The most telling story in this performance group is the gap in raw compute hardware. The Inno3D RTX 5070 Ti X3 houses 8,960 shading units, 280 TMUs, and 96 ROPs versus the Asus TUF RTX 5070's 6,144 shaders, 192 TMUs, and 80 ROPs — roughly a 46% wider execution engine. This directly translates into the Ti's substantially higher floating-point throughput of 43.94 TFLOPS versus the RTX 5070's 30.87 TFLOPS, a ~42% compute advantage that matters most in shader-heavy workloads like path tracing, AI inference on-GPU, and compute-intensive rendering pipelines.

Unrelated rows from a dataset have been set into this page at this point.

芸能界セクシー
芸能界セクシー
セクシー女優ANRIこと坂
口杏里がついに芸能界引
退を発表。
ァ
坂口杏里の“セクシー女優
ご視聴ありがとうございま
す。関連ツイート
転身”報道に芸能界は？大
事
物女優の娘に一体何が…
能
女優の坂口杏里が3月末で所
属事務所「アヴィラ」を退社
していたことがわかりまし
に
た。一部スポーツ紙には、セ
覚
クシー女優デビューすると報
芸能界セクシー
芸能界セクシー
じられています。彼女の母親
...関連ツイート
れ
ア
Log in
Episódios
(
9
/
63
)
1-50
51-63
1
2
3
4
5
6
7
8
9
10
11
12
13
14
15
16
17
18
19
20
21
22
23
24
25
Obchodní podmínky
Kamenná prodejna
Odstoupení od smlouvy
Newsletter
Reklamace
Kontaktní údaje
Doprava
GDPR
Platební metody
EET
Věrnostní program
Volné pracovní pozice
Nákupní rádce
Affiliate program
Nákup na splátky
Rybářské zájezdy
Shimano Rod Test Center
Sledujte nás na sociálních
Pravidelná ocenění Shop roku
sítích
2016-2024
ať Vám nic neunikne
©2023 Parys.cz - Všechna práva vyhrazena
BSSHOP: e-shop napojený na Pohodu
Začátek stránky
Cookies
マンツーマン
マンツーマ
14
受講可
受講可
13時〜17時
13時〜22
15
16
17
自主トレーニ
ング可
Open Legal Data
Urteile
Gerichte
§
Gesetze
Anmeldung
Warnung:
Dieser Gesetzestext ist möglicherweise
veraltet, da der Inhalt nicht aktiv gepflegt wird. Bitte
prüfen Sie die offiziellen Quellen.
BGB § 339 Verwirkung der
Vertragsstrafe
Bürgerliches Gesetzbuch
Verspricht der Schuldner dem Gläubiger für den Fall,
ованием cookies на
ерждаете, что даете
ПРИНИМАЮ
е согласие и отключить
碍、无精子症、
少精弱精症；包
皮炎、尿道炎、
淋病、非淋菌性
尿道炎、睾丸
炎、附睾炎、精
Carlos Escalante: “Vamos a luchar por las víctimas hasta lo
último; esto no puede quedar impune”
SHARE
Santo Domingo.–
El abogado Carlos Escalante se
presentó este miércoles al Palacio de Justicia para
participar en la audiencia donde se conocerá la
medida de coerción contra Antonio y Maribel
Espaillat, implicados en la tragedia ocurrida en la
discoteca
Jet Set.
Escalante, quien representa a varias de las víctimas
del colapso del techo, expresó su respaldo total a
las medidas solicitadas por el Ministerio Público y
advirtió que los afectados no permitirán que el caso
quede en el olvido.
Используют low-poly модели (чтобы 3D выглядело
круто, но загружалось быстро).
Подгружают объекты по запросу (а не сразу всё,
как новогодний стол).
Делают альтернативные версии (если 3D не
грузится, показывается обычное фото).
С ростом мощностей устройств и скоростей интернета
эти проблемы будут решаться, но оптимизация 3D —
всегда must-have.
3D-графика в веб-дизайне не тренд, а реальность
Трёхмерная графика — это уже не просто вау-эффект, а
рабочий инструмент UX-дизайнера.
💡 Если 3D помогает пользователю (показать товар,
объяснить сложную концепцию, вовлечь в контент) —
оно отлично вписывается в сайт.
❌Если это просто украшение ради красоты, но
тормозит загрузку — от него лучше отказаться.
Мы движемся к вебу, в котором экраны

Interestingly, the Asus TUF RTX 5070 partially compensates through clock speed: its base clock of 2,325 MHz and boost of 2,512 MHz edge out the Ti's 2,295 MHz / 2,452 MHz respectively. However, higher clocks on a smaller shader array cannot close a ~46% unit-count gap — the Ti's texture rate (686.6 GTexels/s vs 482.3 GTexels/s) and pixel rate (235.4 GPixel/s vs 201 GPixel/s) remain decisively ahead, which in practice means faster texture throughput in complex scenes and higher sustainable rasterization output at demanding resolutions. Both cards share identical memory speed at 1,750 MHz and both support Double Precision Floating Point, so neither holds an edge on those fronts.
The Inno3D RTX 5070 Ti X3 holds a clear and substantial performance advantage in this group across every meaningful compute and throughput metric. The RTX 5070's slightly higher clock speeds are a real but minor footnote — they do not change the competitive conclusion. Users prioritizing peak rendering performance and workload throughput will find the Ti meaningfully faster; the Asus TUF RTX 5070 trades raw muscle for what will likely be a lower price point, making it the choice for those who do not need the Ti's extra headroom.